## [What to work on]
Please copy out the listing character for character, from the line with "СРЕДА, 05. АВГ 2026, 19:25 -> 19:49" up to and including the line with "се пореди са".

## [Material to process]
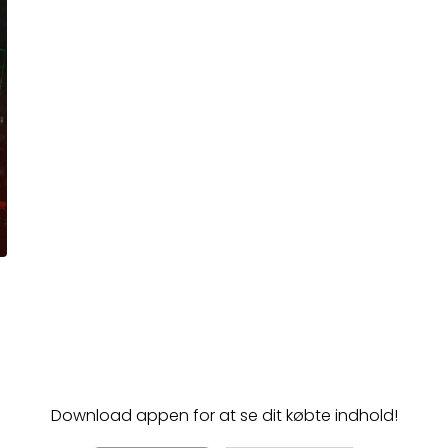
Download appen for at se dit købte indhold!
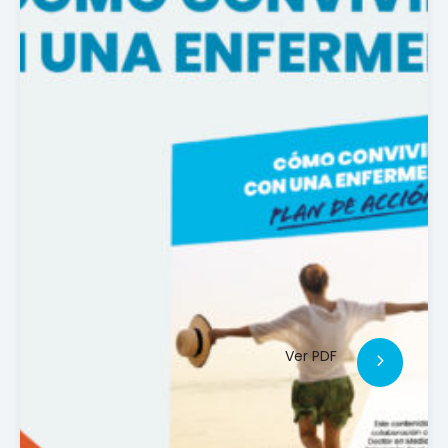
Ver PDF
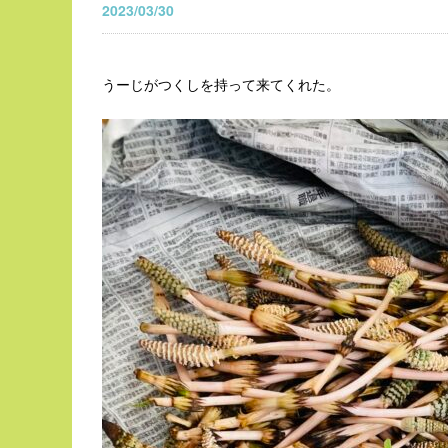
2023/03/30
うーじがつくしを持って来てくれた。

--

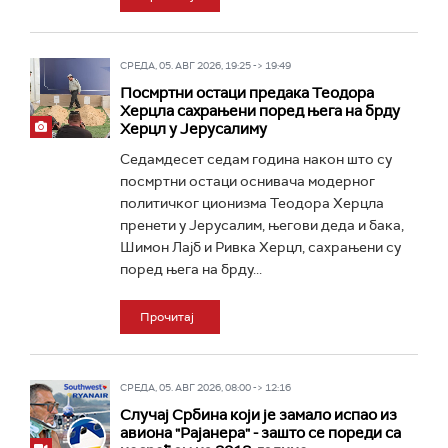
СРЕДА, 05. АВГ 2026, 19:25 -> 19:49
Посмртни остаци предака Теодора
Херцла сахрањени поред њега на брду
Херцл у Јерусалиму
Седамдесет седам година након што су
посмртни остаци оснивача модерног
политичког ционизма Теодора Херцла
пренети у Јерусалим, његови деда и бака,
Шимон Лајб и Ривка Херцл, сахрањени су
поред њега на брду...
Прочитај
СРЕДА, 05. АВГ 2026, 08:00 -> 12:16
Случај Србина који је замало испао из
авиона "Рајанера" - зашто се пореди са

==

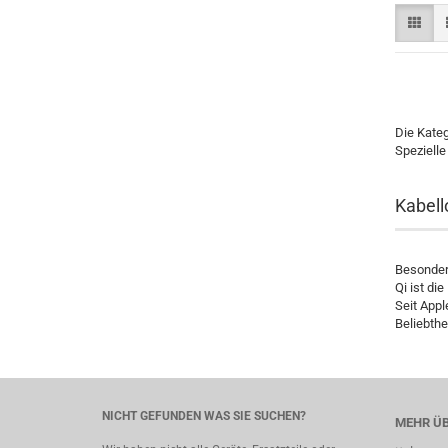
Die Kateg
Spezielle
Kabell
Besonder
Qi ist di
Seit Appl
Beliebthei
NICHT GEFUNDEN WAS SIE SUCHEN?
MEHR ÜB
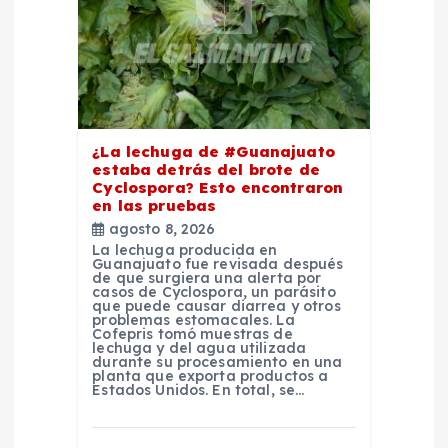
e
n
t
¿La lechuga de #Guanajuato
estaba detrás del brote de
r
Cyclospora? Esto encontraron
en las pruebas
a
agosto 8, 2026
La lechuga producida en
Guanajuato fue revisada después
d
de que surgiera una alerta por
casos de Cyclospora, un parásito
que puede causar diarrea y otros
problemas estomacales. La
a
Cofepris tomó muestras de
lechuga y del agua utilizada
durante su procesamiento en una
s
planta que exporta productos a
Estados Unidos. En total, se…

## [Problem solution]
СРЕДА, 05. АВГ 2026, 19:25 -> 19:49
Посмртни остаци предака Теодора
Херцла сахрањени поред њега на брду
Херцл у Јерусалиму
Седамдесет седам година након што су
посмртни остаци оснивача модерног
политичког ционизма Теодора Херцла
пренети у Јерусалим, његови деда и бака,
Шимон Лајб и Ривка Херцл, сахрањени су
поред њега на брду...
Прочитај
СРЕДА, 05. АВГ 2026, 08:00 -> 12:16
Случај Србина који је замало испао из
авиона "Рајанера" - зашто се пореди са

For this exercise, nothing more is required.